WORK REQUIRED ::
Pull out every line of the material below that contains the string "with", treating uppercase and lowercase as different.

(Labeled contour entries)
________________

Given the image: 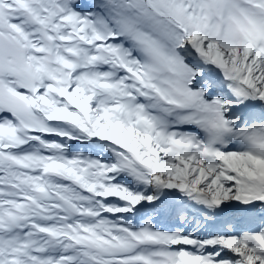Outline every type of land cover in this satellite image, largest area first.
I'll list each match as a JSON object with an SVG mask.
<instances>
[{
  "label": "snow or ice",
  "instance_id": "snow-or-ice-1",
  "mask_svg": "<svg viewBox=\"0 0 264 264\" xmlns=\"http://www.w3.org/2000/svg\"><path fill=\"white\" fill-rule=\"evenodd\" d=\"M0 264H264V0H0Z\"/></svg>",
  "mask_w": 264,
  "mask_h": 264
}]
</instances>
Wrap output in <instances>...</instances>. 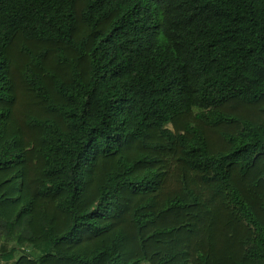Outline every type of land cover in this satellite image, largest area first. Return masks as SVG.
<instances>
[{
	"label": "trees",
	"instance_id": "obj_1",
	"mask_svg": "<svg viewBox=\"0 0 264 264\" xmlns=\"http://www.w3.org/2000/svg\"><path fill=\"white\" fill-rule=\"evenodd\" d=\"M0 264H264V0H0Z\"/></svg>",
	"mask_w": 264,
	"mask_h": 264
}]
</instances>
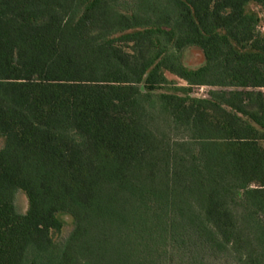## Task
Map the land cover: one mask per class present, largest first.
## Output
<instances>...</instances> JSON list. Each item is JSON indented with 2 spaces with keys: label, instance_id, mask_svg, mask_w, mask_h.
Wrapping results in <instances>:
<instances>
[{
  "label": "trees",
  "instance_id": "1",
  "mask_svg": "<svg viewBox=\"0 0 264 264\" xmlns=\"http://www.w3.org/2000/svg\"><path fill=\"white\" fill-rule=\"evenodd\" d=\"M262 22L264 0H0V264H264Z\"/></svg>",
  "mask_w": 264,
  "mask_h": 264
},
{
  "label": "rangeland",
  "instance_id": "2",
  "mask_svg": "<svg viewBox=\"0 0 264 264\" xmlns=\"http://www.w3.org/2000/svg\"><path fill=\"white\" fill-rule=\"evenodd\" d=\"M260 31L264 32V22H262L261 26L259 27ZM184 62L187 66L189 67H197L198 65L201 64L202 58L201 55L198 51L196 50H188L185 55H184ZM170 79L175 80L177 83H182V81L176 79L175 77L168 76ZM201 86H194L191 88V94L196 96V97H204L206 95V92L210 89L208 87L204 86V89L201 91L200 90ZM15 205L17 207V210L20 213H24L26 208H27V202L25 196L18 192L15 197ZM66 223H65V230L64 234H66L68 231L71 229L70 225V220L68 218H65Z\"/></svg>",
  "mask_w": 264,
  "mask_h": 264
},
{
  "label": "built area",
  "instance_id": "3",
  "mask_svg": "<svg viewBox=\"0 0 264 264\" xmlns=\"http://www.w3.org/2000/svg\"><path fill=\"white\" fill-rule=\"evenodd\" d=\"M203 89H204V86H201V87H200V90L202 91Z\"/></svg>",
  "mask_w": 264,
  "mask_h": 264
}]
</instances>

________________

PROBLEM SOLUTION ::
I'll list each match as a JSON object with an SVG mask.
<instances>...</instances> JSON list. Each item is JSON indented with 2 spaces with keys: label, instance_id, mask_svg, mask_w, mask_h.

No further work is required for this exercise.